Tom Goldstein, attorney for respondents (and SCOTUS Blog proprietor) has filed a response to the SG. In the response, Teleflex argues that CAFC precedent continues to evolve and extensively discusses the recent Kahn decision that detailed the full scope of CAFC obviousness treatment.
In Kahn, the court affirmed the PTO’s finding of obviousness, explaining at great length that a "teaching, suggestion, or motivation" can be found "implicitly" based on precisely the factors that the Solicitor General says are relevant: "what the combined teachings, knowledge of one of ordinary skill in the art, and the nature of the problem to be solved as a whole would have suggested to those of ordinary skill in the art." 441 F.3d 987. In Cross Medical, the court of appeals applied the "implicit" obviousness standard to reverse a district court ruling that a patent was not obvious, explaining that obviousness could be found on the basis of a "problem [that] was within the general knowledge of those of ordinary skill in the art," 424 F.3d 1322, even if the patent is not directed at "the identical problem addressed in [the] prior art," id.
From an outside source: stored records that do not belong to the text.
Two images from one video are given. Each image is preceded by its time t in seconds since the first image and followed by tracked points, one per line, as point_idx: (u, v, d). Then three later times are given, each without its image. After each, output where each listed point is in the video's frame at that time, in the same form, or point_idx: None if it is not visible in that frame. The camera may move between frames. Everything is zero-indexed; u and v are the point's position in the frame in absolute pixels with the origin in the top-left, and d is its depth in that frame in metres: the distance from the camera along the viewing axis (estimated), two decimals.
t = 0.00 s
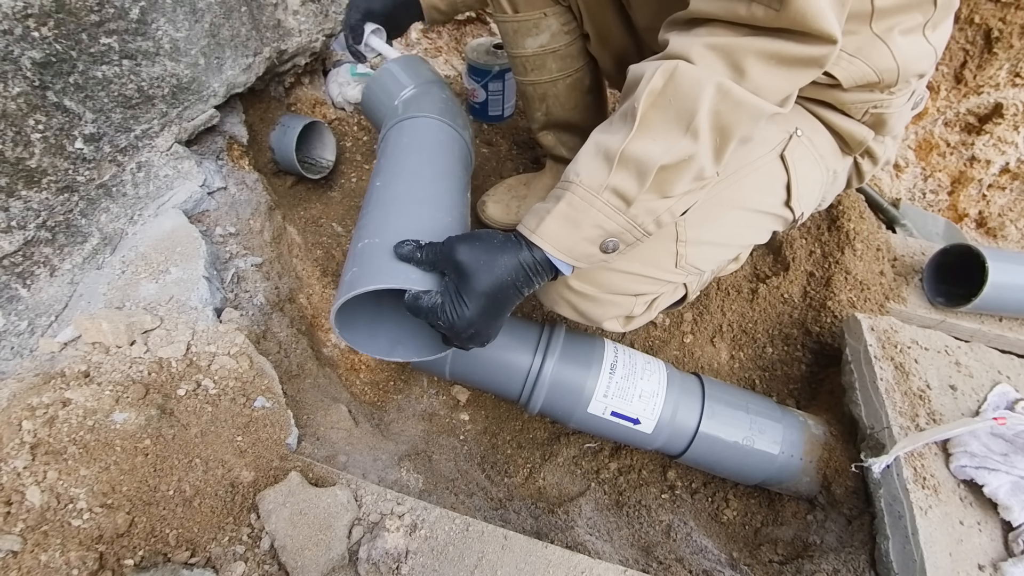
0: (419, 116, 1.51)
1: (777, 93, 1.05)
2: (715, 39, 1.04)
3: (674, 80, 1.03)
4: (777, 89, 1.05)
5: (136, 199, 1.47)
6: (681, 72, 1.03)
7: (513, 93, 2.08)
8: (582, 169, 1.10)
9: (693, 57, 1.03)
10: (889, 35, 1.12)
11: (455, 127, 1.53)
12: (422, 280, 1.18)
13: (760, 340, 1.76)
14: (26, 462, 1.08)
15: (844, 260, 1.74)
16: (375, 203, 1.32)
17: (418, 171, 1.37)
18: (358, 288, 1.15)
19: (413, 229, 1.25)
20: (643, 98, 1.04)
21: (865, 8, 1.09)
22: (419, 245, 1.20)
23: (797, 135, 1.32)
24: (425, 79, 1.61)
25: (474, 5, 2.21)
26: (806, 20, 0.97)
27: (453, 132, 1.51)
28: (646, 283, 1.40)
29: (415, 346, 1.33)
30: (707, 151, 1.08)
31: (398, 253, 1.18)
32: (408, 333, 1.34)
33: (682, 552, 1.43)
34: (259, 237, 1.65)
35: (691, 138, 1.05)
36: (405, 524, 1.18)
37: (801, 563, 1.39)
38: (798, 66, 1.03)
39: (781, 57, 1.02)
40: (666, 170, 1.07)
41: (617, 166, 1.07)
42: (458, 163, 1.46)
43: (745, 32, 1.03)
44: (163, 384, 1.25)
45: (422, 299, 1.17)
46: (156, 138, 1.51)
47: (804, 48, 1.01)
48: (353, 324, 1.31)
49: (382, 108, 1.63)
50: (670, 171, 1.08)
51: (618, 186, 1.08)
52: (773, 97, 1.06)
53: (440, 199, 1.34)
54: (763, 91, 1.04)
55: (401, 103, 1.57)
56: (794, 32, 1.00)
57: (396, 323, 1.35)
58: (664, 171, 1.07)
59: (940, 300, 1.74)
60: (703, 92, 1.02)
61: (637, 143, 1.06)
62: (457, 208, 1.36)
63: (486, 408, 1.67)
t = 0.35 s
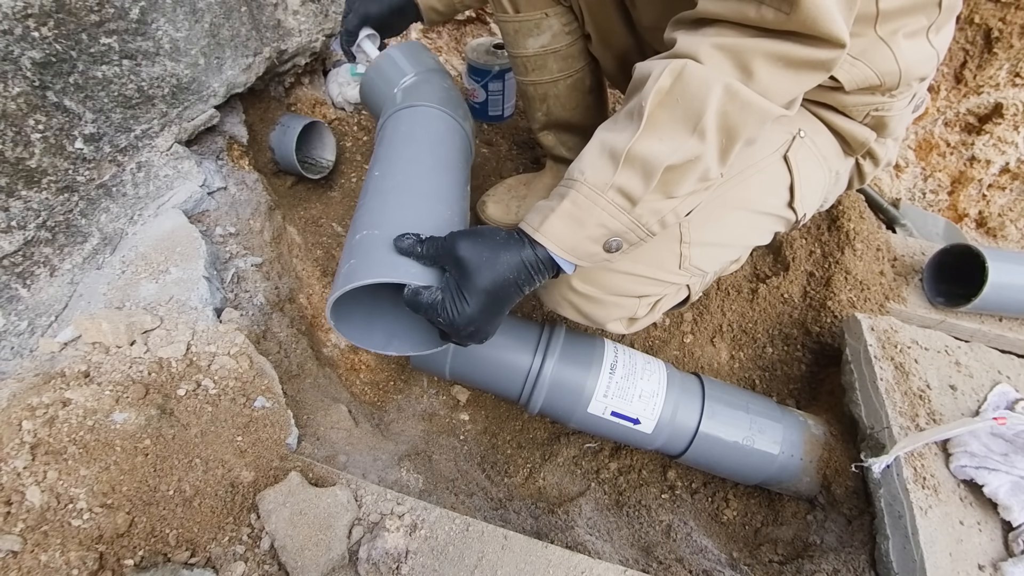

No fair distinction can be drawn between the rule proposed by the Solicitor General and the flexible standard articulated by the Federal Circuit in these more recent decisions and adhered to in this case.
Teleflex's arguments regarding "implicit" motivation is an attempt to show that the CAFC has softened its approach to nonobviousness. The "implicit" argument is also an attempt to subtly shift the conversation -- The question before the court is whether any "proof" of a motivation should be required. Of course, the proof could take the form of explicit or implicit evidence.
SG Support = Certiorari: A recent (unreleased) study by a patent law professor looked at all invited amici petition briefs filed by the solicitor general for the past five terms. The SG gave an unqualified recommendation for certiorari (as in KSR) in 15 cases. In all 15 cases, the Supreme Court then granted certiorari.